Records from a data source
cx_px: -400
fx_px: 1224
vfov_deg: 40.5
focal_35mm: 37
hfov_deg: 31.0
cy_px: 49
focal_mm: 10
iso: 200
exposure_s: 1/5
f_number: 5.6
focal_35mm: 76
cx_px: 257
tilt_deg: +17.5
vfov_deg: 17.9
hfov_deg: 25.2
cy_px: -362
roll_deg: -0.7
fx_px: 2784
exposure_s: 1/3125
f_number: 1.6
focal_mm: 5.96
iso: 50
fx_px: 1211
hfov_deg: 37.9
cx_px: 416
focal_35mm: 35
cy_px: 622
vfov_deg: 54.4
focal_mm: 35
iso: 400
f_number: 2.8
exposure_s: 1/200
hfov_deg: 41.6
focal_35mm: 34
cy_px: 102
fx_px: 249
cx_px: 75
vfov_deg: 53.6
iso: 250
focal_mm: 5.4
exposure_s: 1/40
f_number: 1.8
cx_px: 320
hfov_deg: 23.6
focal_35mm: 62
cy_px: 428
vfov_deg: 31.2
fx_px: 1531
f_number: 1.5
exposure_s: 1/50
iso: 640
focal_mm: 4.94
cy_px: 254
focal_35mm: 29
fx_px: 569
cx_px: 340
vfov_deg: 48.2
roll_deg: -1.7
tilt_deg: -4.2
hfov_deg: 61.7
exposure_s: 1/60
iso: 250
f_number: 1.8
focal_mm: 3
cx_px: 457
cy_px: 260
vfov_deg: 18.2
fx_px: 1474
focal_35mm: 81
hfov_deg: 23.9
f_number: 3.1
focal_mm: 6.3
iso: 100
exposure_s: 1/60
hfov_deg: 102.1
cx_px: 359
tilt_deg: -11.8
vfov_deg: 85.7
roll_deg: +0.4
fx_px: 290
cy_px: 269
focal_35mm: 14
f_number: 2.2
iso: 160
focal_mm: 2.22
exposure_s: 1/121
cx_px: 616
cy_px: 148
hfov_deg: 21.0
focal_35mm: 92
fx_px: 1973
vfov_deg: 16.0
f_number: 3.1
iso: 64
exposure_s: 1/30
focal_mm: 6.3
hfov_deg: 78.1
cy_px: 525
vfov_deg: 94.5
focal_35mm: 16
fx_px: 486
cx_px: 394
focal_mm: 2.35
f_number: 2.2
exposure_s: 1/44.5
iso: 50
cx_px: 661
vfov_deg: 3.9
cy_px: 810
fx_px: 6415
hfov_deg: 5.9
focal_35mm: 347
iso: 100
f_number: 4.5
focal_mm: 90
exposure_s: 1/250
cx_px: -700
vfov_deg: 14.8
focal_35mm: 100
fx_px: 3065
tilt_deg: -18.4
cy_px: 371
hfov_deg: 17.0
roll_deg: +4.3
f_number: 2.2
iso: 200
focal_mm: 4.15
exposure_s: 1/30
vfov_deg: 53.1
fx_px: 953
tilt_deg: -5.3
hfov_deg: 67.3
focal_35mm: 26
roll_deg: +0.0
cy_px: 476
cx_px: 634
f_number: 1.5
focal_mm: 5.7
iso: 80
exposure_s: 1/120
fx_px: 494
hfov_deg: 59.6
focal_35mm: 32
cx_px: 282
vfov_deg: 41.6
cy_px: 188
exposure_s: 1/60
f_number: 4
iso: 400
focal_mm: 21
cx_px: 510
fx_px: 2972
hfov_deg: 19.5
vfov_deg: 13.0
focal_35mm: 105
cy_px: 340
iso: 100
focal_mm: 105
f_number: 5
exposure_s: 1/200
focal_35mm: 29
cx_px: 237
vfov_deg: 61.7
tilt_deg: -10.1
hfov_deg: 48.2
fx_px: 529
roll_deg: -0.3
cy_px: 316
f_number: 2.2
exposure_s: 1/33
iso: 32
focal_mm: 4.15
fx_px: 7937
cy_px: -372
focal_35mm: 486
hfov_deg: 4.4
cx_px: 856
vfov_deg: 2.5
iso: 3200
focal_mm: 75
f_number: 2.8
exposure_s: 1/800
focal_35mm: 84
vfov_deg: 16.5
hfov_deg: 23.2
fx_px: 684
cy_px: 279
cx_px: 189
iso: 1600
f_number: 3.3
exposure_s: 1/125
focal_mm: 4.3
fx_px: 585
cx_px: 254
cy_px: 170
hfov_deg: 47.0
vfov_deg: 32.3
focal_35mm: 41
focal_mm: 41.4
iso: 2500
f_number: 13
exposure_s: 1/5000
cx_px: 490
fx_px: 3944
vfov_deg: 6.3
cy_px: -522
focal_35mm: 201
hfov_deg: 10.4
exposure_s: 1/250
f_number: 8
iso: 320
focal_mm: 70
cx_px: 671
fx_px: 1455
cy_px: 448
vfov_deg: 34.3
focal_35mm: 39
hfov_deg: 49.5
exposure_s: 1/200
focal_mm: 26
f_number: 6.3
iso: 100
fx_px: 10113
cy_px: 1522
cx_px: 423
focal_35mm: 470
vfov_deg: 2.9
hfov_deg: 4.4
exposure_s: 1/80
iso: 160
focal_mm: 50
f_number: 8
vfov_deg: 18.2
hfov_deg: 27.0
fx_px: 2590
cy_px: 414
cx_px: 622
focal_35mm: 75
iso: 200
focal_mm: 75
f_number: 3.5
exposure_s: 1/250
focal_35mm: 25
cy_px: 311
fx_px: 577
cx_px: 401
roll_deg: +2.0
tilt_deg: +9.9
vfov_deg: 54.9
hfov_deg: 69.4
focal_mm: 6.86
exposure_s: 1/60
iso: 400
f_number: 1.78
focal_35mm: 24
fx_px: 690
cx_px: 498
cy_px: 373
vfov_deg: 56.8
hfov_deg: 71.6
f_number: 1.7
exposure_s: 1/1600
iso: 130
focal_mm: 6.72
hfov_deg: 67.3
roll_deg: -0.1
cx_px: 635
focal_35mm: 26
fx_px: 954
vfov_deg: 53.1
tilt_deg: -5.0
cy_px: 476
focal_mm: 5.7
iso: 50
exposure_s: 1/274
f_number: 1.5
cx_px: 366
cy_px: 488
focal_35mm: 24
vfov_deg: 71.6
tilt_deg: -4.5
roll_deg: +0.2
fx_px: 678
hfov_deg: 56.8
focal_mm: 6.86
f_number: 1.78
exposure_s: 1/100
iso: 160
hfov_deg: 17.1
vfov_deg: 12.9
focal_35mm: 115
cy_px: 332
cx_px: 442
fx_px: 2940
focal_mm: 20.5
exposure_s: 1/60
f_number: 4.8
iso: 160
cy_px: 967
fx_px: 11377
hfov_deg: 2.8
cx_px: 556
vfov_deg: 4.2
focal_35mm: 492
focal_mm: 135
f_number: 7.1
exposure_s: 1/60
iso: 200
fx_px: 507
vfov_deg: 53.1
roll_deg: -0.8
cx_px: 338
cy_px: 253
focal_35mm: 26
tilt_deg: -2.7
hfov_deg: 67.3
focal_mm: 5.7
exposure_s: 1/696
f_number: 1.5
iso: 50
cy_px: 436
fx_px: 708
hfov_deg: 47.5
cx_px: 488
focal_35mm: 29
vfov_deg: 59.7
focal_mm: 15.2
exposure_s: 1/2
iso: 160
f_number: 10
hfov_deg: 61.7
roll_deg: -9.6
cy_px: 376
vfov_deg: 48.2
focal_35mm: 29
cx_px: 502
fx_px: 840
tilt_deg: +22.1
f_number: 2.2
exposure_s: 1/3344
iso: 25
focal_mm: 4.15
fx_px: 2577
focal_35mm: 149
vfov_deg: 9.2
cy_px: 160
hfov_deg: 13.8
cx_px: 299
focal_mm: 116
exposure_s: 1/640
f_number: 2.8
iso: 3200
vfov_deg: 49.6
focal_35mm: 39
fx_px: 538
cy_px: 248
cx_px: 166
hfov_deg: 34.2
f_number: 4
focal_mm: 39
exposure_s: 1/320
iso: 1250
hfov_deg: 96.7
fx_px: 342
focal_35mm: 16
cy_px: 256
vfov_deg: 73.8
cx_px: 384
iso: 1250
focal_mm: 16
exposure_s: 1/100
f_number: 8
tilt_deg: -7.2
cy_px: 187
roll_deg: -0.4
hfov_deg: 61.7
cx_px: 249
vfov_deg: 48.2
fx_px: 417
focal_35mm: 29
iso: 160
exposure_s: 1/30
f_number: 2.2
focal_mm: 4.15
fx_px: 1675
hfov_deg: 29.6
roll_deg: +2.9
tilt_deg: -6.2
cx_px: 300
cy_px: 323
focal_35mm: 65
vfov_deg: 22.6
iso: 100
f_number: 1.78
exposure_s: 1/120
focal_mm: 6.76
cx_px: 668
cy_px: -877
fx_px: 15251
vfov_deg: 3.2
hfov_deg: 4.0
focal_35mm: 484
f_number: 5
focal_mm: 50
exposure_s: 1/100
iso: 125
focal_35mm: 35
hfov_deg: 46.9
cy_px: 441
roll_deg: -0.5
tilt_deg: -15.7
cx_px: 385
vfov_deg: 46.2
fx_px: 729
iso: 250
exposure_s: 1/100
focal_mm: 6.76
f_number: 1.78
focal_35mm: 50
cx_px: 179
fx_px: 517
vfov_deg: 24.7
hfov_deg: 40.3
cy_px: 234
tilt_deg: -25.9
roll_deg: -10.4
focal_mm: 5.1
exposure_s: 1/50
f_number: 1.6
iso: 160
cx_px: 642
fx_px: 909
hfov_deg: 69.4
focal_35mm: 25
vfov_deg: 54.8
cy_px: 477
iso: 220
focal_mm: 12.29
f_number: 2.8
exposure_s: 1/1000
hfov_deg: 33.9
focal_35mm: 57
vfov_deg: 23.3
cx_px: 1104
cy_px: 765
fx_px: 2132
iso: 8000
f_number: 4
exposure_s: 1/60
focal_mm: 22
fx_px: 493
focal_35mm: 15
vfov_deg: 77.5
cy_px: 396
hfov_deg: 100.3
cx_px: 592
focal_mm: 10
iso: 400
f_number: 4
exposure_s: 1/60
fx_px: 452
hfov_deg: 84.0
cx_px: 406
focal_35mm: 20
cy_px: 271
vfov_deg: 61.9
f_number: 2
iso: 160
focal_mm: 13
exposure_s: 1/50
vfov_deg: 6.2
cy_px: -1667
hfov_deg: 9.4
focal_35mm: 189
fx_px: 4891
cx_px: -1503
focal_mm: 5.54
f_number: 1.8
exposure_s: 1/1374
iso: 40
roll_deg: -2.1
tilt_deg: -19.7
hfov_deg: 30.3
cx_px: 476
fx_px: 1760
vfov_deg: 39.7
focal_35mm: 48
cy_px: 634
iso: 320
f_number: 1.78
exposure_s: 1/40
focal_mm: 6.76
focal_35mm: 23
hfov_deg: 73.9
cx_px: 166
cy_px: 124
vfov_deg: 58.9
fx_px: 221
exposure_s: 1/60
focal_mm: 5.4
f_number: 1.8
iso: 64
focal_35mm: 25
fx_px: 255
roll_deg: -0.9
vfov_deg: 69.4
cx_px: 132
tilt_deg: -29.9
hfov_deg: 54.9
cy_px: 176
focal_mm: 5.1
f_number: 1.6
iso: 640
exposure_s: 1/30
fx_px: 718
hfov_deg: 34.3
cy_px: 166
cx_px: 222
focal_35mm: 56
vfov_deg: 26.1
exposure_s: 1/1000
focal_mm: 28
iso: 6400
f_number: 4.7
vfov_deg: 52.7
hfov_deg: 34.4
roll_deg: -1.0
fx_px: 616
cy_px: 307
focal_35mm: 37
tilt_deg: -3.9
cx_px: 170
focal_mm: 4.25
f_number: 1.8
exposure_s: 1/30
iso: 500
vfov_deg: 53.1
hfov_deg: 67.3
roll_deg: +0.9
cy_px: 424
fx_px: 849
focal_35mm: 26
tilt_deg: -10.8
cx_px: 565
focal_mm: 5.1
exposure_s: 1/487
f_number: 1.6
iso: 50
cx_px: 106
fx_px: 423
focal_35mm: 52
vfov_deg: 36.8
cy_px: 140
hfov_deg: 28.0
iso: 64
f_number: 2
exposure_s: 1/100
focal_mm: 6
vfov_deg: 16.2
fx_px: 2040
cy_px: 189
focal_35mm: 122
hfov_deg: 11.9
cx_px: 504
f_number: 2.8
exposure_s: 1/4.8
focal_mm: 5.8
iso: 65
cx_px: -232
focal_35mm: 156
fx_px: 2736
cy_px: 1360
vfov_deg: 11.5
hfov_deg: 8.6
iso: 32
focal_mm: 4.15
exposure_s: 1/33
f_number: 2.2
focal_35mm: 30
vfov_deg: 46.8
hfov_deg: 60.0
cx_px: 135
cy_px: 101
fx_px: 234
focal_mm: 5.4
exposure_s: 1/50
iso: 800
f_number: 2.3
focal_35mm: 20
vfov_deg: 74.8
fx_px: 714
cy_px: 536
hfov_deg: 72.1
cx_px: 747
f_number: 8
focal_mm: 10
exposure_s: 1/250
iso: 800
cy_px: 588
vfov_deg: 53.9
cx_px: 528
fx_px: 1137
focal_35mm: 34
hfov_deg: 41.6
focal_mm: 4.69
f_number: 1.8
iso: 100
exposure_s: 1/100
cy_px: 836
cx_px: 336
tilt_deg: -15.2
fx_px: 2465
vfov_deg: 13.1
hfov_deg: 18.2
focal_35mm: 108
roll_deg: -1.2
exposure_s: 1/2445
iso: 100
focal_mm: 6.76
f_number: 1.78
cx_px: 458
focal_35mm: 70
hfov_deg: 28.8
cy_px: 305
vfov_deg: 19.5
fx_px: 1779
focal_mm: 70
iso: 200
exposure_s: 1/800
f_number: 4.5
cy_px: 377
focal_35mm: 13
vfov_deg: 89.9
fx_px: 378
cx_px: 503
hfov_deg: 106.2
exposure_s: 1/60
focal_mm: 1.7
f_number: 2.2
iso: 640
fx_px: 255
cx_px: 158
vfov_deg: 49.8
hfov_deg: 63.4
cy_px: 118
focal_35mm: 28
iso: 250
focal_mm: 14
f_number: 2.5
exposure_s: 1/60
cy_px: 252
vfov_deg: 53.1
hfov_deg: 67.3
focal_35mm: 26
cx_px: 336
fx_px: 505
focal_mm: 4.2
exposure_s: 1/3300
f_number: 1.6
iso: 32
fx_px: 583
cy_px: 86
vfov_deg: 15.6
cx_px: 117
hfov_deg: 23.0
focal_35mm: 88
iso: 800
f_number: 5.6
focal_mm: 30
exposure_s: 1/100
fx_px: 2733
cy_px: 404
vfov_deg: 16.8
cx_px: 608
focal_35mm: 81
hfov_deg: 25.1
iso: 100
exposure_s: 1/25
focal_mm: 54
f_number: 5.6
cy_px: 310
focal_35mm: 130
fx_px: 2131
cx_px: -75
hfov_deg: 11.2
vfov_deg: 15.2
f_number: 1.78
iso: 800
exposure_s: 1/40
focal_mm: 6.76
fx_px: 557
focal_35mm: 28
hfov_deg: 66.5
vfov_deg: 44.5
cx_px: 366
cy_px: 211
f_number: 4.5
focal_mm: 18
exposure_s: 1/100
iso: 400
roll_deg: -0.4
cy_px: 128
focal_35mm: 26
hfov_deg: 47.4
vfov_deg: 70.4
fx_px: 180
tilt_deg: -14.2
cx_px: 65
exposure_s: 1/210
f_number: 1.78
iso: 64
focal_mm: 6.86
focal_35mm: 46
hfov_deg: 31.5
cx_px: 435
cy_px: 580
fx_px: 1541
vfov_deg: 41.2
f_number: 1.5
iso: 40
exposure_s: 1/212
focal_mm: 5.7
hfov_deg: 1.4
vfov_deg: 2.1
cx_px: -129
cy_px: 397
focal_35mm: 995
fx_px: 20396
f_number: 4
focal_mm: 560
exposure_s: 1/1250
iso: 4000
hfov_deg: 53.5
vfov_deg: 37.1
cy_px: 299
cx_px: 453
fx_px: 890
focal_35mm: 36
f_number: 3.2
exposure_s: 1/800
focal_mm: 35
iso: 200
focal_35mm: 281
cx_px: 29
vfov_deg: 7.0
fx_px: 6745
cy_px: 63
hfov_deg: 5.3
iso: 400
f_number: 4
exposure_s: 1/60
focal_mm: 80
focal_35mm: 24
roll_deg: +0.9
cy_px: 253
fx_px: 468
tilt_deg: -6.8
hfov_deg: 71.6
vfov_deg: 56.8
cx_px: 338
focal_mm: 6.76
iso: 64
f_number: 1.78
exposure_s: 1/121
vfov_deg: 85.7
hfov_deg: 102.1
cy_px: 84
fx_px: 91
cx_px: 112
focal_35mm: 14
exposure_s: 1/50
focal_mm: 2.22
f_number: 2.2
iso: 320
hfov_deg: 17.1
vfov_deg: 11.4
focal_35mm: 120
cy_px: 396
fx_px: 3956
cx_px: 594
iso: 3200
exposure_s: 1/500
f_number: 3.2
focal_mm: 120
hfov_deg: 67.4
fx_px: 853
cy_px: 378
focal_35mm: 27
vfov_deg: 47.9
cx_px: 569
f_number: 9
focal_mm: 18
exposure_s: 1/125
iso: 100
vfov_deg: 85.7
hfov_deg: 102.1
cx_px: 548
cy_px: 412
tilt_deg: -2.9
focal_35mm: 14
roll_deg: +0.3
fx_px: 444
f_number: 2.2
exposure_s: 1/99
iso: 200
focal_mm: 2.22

**TASK TO CARRY OUT**
Take the lines above from the first through the one containing "exposure_s: 1/3125" and reproduce them exactly; include nothing else.

**TASK ANSWER**
cx_px: -400
fx_px: 1224
vfov_deg: 40.5
focal_35mm: 37
hfov_deg: 31.0
cy_px: 49
focal_mm: 10
iso: 200
exposure_s: 1/5
f_number: 5.6
focal_35mm: 76
cx_px: 257
tilt_deg: +17.5
vfov_deg: 17.9
hfov_deg: 25.2
cy_px: -362
roll_deg: -0.7
fx_px: 2784
exposure_s: 1/3125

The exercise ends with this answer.